Search code examples
c++algorithmperformancegraph-theorydepth-first-search

How to calculate the total distance between various vertices in a graph?


Let's say I have a weighted, undirected, acyclic graph with no negative value weights, comprised of n vertices and n-1 edges. If I want to calculate the total distance between every single one of them (using edge weight) and then add it up, which algorithm should I use? If for example a graph has 4 vertices, connected like a-b, a-c, c-d then the program should output the total distance needed to go from a-d, a-c, a-b, b-c, b-d and so on. You could call it every possible path between the given vertices. The language I am using is C++.

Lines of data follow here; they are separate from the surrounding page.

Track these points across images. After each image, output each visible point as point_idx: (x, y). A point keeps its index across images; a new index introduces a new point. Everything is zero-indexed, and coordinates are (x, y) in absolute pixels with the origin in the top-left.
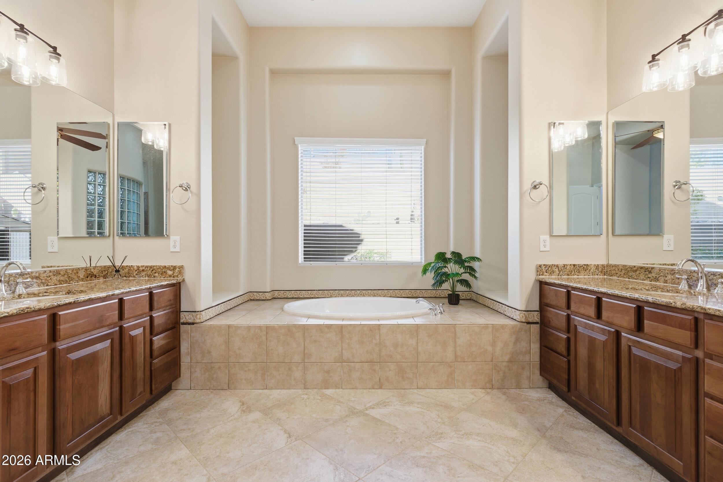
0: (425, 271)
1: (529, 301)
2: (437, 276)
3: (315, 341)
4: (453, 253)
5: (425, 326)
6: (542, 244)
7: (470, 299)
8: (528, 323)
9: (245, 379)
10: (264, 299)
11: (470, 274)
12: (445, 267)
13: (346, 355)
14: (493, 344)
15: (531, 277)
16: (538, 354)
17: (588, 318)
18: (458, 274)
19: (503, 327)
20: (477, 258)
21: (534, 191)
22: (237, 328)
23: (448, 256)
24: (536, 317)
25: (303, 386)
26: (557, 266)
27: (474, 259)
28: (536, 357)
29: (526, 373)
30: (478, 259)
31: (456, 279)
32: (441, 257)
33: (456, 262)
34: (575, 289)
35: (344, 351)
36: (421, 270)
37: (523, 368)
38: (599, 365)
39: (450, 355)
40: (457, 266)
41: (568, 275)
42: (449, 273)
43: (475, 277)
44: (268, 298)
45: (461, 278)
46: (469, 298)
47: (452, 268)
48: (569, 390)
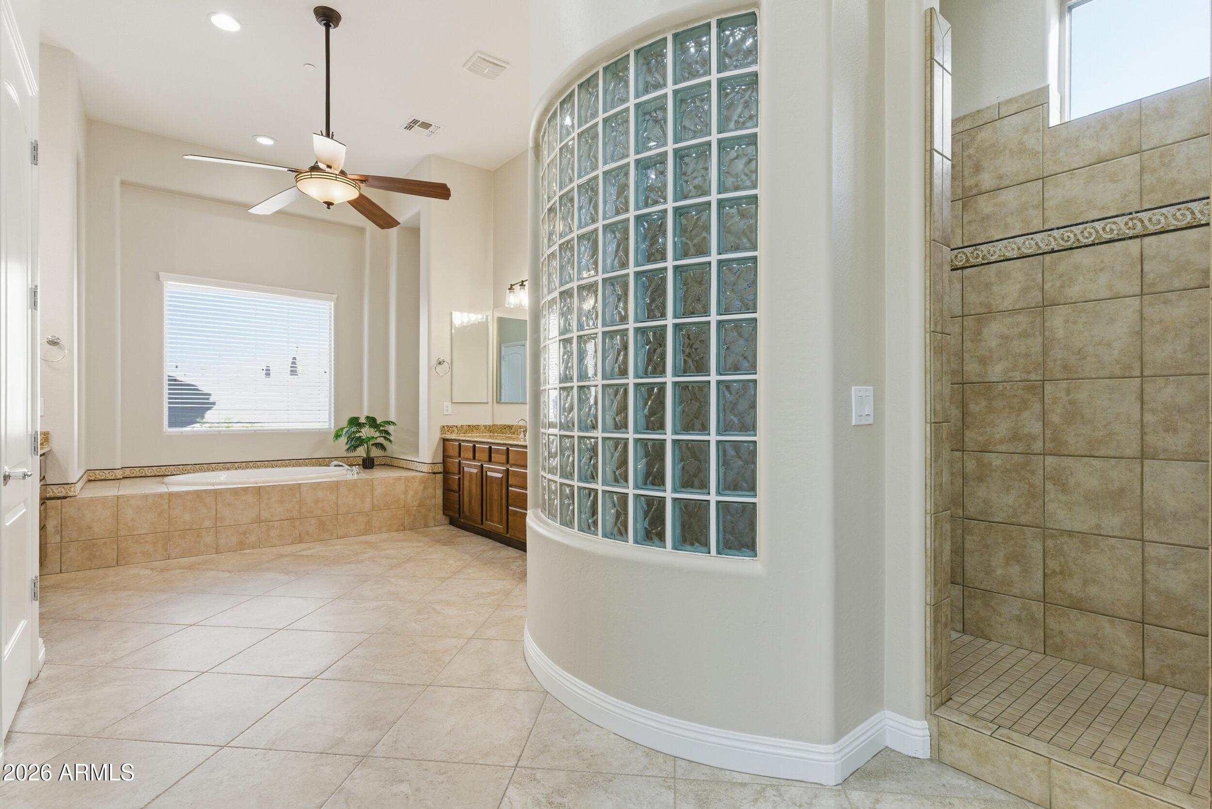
0: (337, 436)
1: (434, 457)
2: (351, 441)
3: (229, 505)
4: (367, 418)
5: (346, 482)
6: (445, 409)
7: (384, 465)
8: (434, 473)
9: (141, 552)
10: (113, 478)
11: (385, 438)
12: (360, 432)
13: (264, 515)
14: (406, 492)
15: (437, 436)
16: (441, 498)
17: (469, 460)
18: (373, 438)
19: (414, 478)
20: (391, 422)
21: (439, 366)
22: (130, 497)
23: (363, 420)
24: (440, 468)
25: (214, 550)
26: (457, 427)
27: (388, 423)
28: (439, 500)
29: (432, 514)
30: (393, 423)
31: (371, 443)
32: (354, 422)
33: (371, 426)
34: (464, 441)
35: (261, 512)
36: (333, 435)
37: (430, 510)
38: (474, 490)
39: (367, 505)
40: (372, 430)
41: (465, 434)
42: (364, 438)
43: (390, 441)
44: (119, 477)
45: (376, 442)
46: (383, 463)
47: (366, 432)
48: (460, 517)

I have tried using Dijikstra's and Prim's algorithm, but none have worked for me. I have thought about using normal or multisource DFS, but I have been struggling with it for some time now. Is there really a fast way to calculate it, or have I misunderstood the problem entirely?


Solution

  • Since you have an acyclic graph, there is only one possible path between any two points. This makes things a lot simpler to compute and you don't need to use any real pathfinding algorithms.

    Let's say we have an edge E that connects nodes A and B. Calculate how many nodes can be reached from node A, not using edge E (including A). Multiply that by the number of nodes that can be reached from node B, not using edge E (including B). Now you have the number of paths that travel through edge E. Multiply this by the weight of edge E, and you have the total contribution of edge E to the sum.

    Do the same thing for every edge and add up the results.

    To make the algorithm more efficient, each edge can store cached values that say the number of nodes that are reachable on each side of the edge.

    You don't have to use a depth first search. Here is some pseudocode showing how you calculate the number of nodes reachable on a side of edge E very fast taking advantage of caching:

    int count_nodes_reachable_on_edge_side(Edge e, Node a) {
      // assume edge e directly connects to node a
      if (answer is already cached in e) { return the answer; }
      
      answer = 1;  // a is reachable
      for each edge f connected to node a {
        if (f is not e) {
          let b be other node f touches (not a)
          answer += count_nodes_reachable_on_edge_side(f, b)
        }
      }
    
      cache the answer in edge e;
      return answer;
    }